Cette série est destinée à regrouper des études thématiques faisant le point sur différents aspects de l’histoire ou de la culture syriaques, celles des communautés chrétiennes dont la langue de culture est lesyriaque (maronites, syriaques catholiques et orthodoxes, assyro-chaldéens, communautés du Proche-Orient et de l’Inde…).
La langue et l’écriture syriaques constituent les marques identitaires les plus fortes, par lesquelles ces diverses communautés se définissent et autour desquelles elles se rassemblent. En même temps, la façon dont la langue syriaque est perçue et traitée au fil du temps et chez les différents auteurs est complexe et variable et nécessite une réflexion. Si certains la décrivent comme « la langue du Paradis », en l’identifiant avec la langue du premier homme, d’autres en soulignent le lien avec le grec, qui était dans l’Antiquité classique et tardive la langue de la culture et du savoir scientifique. C’est sur le modèle de la grammaire, de la rhétorique et de la logique grecques que se fondent les premières œuvres linguistiques syriaques, entre vie et viiie siècle, et l’influence de ce premier modèle perdura jusqu’au xiiie siècle.
De fait, l’influence grecque en syriaque dépasse les limites de l’imitation littéraire et concerne à la fois l’orthographe et la structure du lexique et de la syntaxe. Elle se révèle même dans la perception que certains auteurs syriaques avaient de leur langue. Nous avons là un domaine de recherche relativement récent, où l’épigraphie et les études sur le contact linguistique nous offrent des perspectives tout à fait stimulantes.
Avec la conquête islamique, les populations de langue syriaque sont confrontées aussi à la diffusion officielle de la langue arabe. Cette rencontre influe aussi sur la conception par les auteurs syriaques de la grammaire et, à partir du xie siècle, plusieurs d’entre eux s’inspirent de la théorie linguistique arabe pour structurer leurs traités, tandis que d’autres organisent la résistance. Si, dans le domaine de la syntaxe, l’arabe propose une approche et des catégories qui ont finalement été, au moins partiellement, assimilées par le syriaque, sur d’autres questions fondamentales le syriaque garda plus solidement son identité. Il suffit de rappeler qu’aucun des plus grands grammairiens syriaques du Moyen Âge n’utilise la notion de la racine trilitère dans la description de la conjugaison verbale, ni celle de la dérivation nominale ou verbale.

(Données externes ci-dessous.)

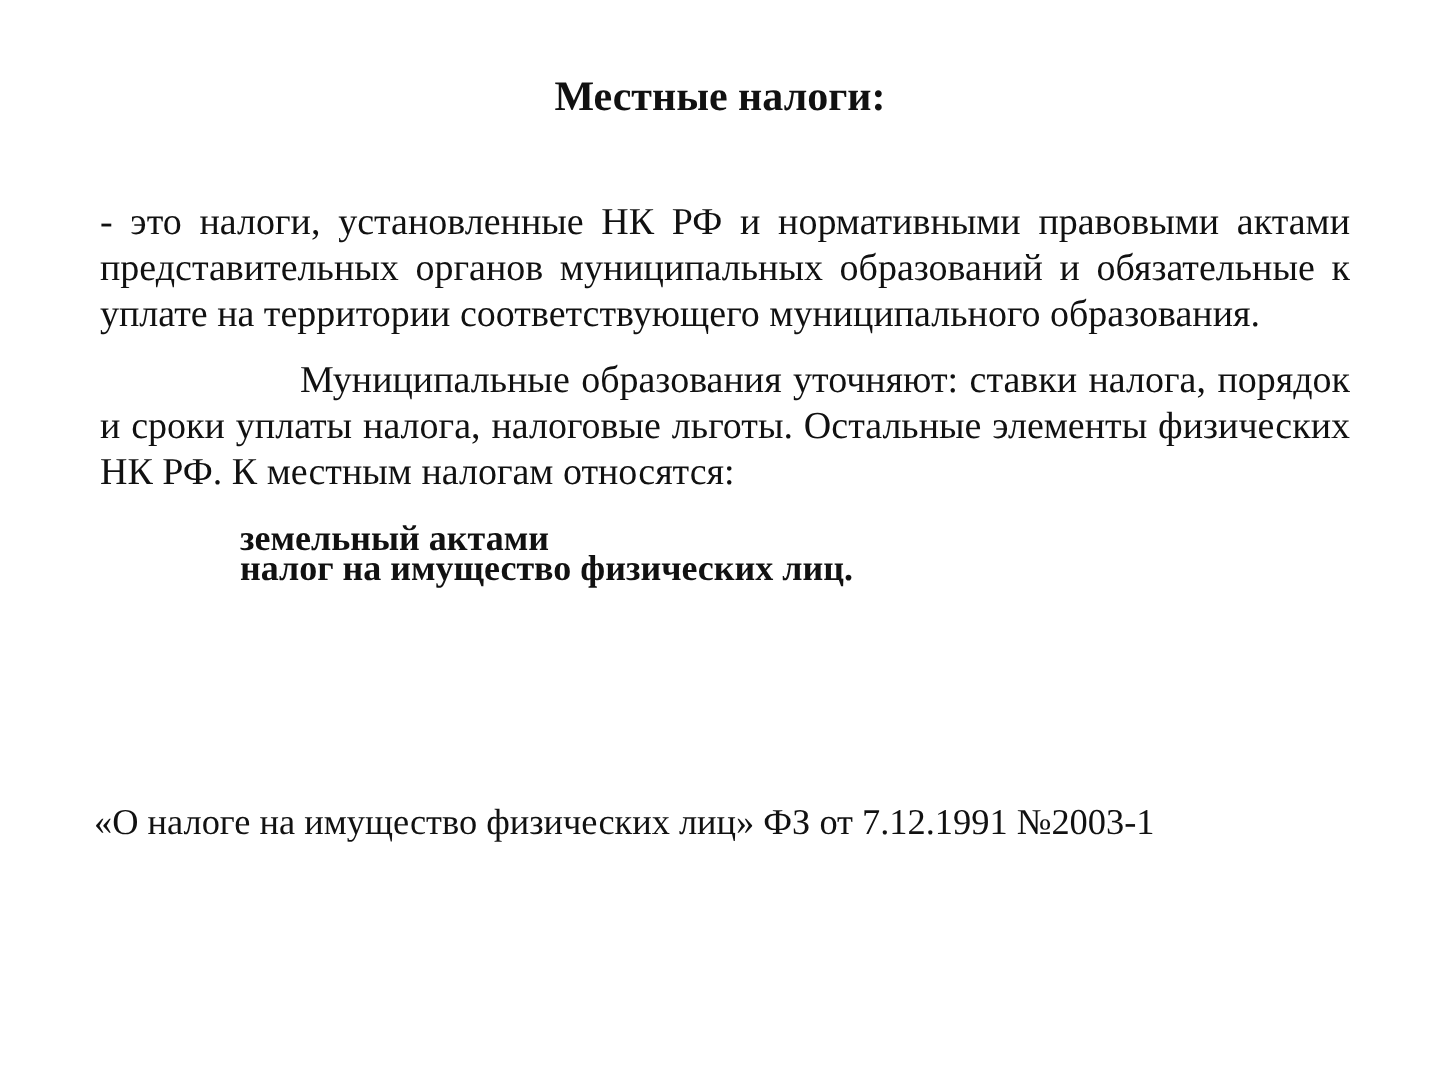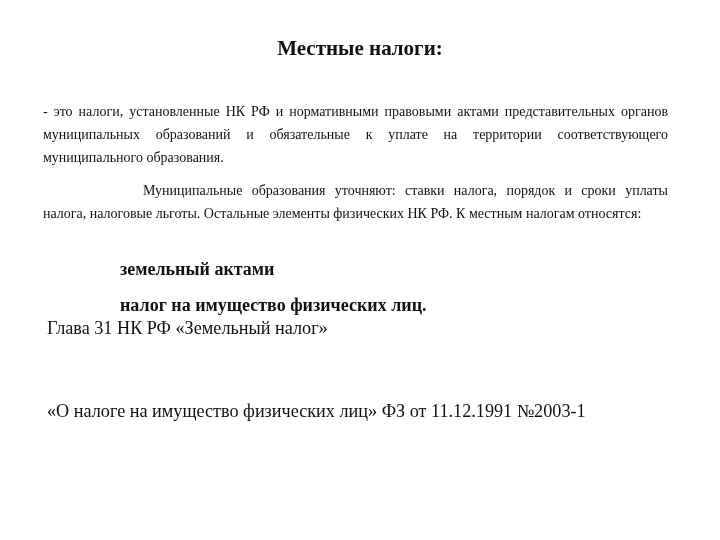"- это налоги, установленные НК" .para { font-size: 14px -> 19px; left: 43px -> 50px }
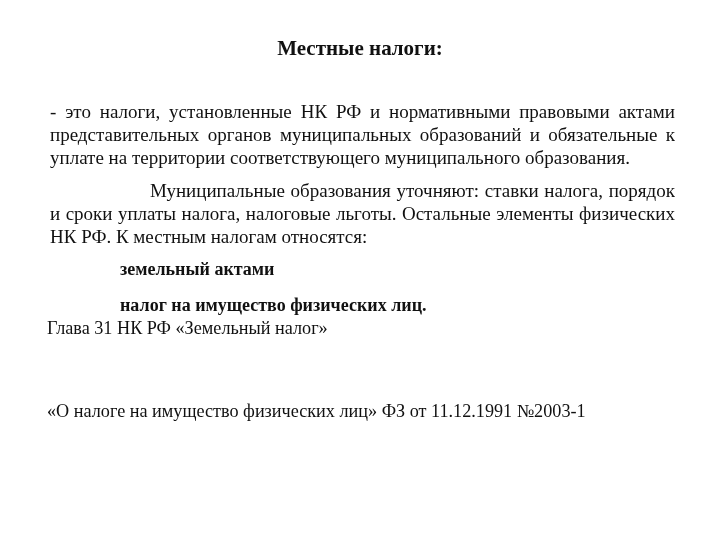"налог на имущество физических лиц." .b2 { top: 295px -> 274px }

En dépit de l’importance du sujet pour l’appréhension de la culture syriaque, les études consacrées à l’histoire des sciences du langage sont relativement peu nombreuses. Ce volume se présente comme une première invitation à une approche interdisciplinaire de ce thème majeur, rassemblant les contributions de spécialistes de théorie grammaticale, de rhétorique, de logique, mais aussi de littérature, de linguistique comparée etc.